• _WRITTEN INSTRUCTION_
Convert every line of the material below into a JSON array of strings, with one string per line and blank lines omitted.

• _MATERIAL FOR THE TASK_
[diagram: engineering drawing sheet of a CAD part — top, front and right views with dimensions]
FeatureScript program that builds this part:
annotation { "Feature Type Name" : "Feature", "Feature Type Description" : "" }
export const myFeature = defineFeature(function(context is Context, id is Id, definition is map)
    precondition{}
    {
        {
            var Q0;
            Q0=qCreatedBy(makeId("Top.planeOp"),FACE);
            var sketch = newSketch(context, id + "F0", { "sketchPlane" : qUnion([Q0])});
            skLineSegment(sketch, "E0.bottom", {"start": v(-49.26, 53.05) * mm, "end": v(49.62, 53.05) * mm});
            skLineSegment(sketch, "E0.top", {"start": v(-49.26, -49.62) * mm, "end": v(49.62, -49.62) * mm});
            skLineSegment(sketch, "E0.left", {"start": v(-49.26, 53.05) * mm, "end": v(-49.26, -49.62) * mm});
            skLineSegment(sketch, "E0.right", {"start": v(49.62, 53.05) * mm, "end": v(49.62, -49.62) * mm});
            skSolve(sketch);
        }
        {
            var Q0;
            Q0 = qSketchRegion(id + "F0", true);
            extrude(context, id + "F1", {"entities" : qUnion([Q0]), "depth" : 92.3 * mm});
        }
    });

• _SOLUTION FOR THIS PROBLEM_
[
  "[diagram: engineering drawing sheet of a CAD part — top, front and right views with dimensions]",
  "FeatureScript program that builds this part:",
  "annotation { \"Feature Type Name\" : \"Feature\", \"Feature Type Description\" : \"\" }",
  "export const myFeature = defineFeature(function(context is Context, id is Id, definition is map)",
  "    precondition{}",
  "    {",
  "        {",
  "            var Q0;",
  "            Q0=qCreatedBy(makeId(\"Top.planeOp\"),FACE);",
  "            var sketch = newSketch(context, id + \"F0\", { \"sketchPlane\" : qUnion([Q0])});",
  "            skLineSegment(sketch, \"E0.bottom\", {\"start\": v(-49.26, 53.05) * mm, \"end\": v(49.62, 53.05) * mm});",
  "            skLineSegment(sketch, \"E0.top\", {\"start\": v(-49.26, -49.62) * mm, \"end\": v(49.62, -49.62) * mm});",
  "            skLineSegment(sketch, \"E0.left\", {\"start\": v(-49.26, 53.05) * mm, \"end\": v(-49.26, -49.62) * mm});",
  "            skLineSegment(sketch, \"E0.right\", {\"start\": v(49.62, 53.05) * mm, \"end\": v(49.62, -49.62) * mm});",
  "            skSolve(sketch);",
  "        }",
  "        {",
  "            var Q0;",
  "            Q0 = qSketchRegion(id + \"F0\", true);",
  "            extrude(context, id + \"F1\", {\"entities\" : qUnion([Q0]), \"depth\" : 92.3 * mm});",
  "        }",
  "    });"
]